As a student-led conference greeter inside LEAD Cameron, 8th-grader Rosie said she looked at the opportunity as one for both herself and fellow students to meet with adult volunteers much like they would for a job interview.
“It gives me a chance to interact with people and work on my social skills,” she said. “If you’re doing a job interview, you’re not going to know the manager or person who hires you going in. So you have to be professional. This is beneficial to (students’) lives and it will help them a lot.”
Inside the historic school’s gymnasium, adult volunteers met with students from both Cameron and LEAD Academy as the schools wrapped up this year’s conferences, known as SLCs. The conversations allow for students to share their academic progress for the school year — in addition to sharing other components of their academic growth thus far, said Regina Schumacher, Cameron’s Dean of Instruction.
“It empowers our students to take ownership over their education and all of the things that go into their education,” she said. “It allows our students to talk about their grades, but also how much effort goes into their education. For instance: what are they passionate about?
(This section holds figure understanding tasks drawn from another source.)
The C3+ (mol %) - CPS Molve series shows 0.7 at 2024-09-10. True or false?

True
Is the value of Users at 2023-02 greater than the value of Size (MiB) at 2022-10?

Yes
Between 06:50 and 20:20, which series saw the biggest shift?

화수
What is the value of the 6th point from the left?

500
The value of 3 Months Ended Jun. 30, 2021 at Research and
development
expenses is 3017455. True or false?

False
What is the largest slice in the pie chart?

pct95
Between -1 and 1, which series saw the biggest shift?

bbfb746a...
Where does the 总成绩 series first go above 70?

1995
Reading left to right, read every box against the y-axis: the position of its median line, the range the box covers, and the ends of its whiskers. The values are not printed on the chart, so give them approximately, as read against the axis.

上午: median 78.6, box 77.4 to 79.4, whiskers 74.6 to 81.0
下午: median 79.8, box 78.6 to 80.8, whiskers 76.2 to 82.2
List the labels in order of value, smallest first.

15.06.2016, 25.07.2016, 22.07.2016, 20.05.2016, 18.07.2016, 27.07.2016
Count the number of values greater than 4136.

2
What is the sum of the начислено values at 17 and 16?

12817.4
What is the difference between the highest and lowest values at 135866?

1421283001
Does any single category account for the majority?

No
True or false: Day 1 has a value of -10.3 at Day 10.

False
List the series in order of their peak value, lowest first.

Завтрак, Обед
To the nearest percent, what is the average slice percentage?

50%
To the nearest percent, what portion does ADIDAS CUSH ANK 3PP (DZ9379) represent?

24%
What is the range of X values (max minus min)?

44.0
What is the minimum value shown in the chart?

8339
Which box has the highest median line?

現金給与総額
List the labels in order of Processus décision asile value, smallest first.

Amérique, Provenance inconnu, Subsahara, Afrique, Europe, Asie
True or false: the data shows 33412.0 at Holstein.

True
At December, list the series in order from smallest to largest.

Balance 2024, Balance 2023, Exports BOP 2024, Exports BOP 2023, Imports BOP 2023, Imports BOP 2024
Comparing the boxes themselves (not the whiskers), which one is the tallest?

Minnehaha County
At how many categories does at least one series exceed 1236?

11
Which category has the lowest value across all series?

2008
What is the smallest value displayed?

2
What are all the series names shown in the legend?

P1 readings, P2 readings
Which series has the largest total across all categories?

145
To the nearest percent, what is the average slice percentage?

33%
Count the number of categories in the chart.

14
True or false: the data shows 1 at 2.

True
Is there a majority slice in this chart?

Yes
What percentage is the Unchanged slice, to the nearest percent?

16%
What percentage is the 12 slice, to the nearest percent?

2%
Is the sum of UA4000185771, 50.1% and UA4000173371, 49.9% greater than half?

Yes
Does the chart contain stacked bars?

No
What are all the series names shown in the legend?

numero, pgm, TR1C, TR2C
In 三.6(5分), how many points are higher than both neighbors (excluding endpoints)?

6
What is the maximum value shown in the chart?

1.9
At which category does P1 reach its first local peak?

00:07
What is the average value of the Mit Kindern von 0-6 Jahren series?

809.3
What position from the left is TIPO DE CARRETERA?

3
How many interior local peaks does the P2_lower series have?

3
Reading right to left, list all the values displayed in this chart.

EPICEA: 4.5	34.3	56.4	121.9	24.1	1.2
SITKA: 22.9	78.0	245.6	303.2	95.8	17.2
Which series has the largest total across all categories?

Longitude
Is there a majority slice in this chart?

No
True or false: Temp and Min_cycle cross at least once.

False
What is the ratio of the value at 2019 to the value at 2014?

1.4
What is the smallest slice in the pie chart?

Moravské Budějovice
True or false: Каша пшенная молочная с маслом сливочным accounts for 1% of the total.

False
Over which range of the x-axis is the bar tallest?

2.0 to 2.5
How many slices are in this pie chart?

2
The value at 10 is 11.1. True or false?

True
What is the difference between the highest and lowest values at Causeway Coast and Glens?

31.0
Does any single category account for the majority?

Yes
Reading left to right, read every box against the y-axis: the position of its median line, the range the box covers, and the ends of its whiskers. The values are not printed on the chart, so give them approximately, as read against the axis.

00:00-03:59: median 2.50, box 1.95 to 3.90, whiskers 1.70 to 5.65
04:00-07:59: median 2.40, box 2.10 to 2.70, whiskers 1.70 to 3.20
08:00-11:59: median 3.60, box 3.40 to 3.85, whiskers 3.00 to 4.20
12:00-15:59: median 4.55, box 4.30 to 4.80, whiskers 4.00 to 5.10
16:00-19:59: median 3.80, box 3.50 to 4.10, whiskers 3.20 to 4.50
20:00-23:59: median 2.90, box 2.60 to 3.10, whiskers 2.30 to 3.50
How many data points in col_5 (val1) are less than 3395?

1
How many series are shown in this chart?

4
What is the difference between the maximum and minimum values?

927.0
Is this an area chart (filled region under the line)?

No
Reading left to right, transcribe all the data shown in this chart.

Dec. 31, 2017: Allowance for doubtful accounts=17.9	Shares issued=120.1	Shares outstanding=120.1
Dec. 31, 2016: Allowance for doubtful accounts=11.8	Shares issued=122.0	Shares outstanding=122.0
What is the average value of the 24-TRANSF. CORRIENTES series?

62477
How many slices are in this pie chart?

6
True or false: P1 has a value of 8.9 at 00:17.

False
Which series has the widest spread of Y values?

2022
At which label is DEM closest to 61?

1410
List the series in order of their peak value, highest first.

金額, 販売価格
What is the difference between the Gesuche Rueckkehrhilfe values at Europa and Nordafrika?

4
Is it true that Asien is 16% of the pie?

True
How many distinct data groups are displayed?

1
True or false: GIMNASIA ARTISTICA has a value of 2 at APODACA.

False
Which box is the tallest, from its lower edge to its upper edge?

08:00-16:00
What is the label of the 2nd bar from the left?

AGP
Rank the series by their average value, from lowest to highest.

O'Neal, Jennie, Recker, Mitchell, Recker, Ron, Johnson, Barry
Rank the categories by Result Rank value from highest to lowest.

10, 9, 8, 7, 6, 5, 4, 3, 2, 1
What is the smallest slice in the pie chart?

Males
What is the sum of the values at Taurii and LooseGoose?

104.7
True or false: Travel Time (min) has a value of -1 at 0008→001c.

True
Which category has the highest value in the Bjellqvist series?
And what are they interested in in their classes? These are honest and candid conversations.”
SLCs encourage students to take ownership of their education through reflection and goal setting. For each class, students worked hard to put together a portfolio of their work, goals, and personal reflections. As a part of SLCs, Cameron hosts a banquet and invite parents and guardians to meet with their students to discuss the student’s academic and behavioral progress. Because some family members are unable to attend, LEAD has traditionally opened up the conferences to volunteers from across Nashville.
More than 150 volunteers participated in the Cameron and LEAD Academy SLCs last week. Another two dozen or so participated at Brick Church this week. LEAD Southeast in Antioch held their SLCs for the middle school earlier this month and the high school hosted theirs last night. Neely’s Bend will run SLCs next month.
Among the volunteers inside the Cameron gym were Calah Caballero, who is currently pursuing a master’s degree in school counseling at Vanderbilt University, and Dr. Carl Darris, a nephrology and hypertension research fellow, also at Vanderbilt University Medical Center.
Caballero, for one, said she loved the conversations.
“It’s sweet being able to talk to students,” she said. “They feel that this time is actually valuable for them and it’s good for them to have this self-advocate moment for themselves.”
Dr. Darris agreed.
“There are ways to enrich their education and this is one of them,” he said. “I’ve enjoyed listening to the kids verbalizing some of the decisions they have made, like do I go to tutoring or do I hang out with my friends.
“They realize that these are decisions that have to be made, and these are the same types of decisions you have to make throughout the course of your life,” he continued. “If you start making the right decisions now, than you’re putting a template in place that you can follow throughout your life. It will lead to success.”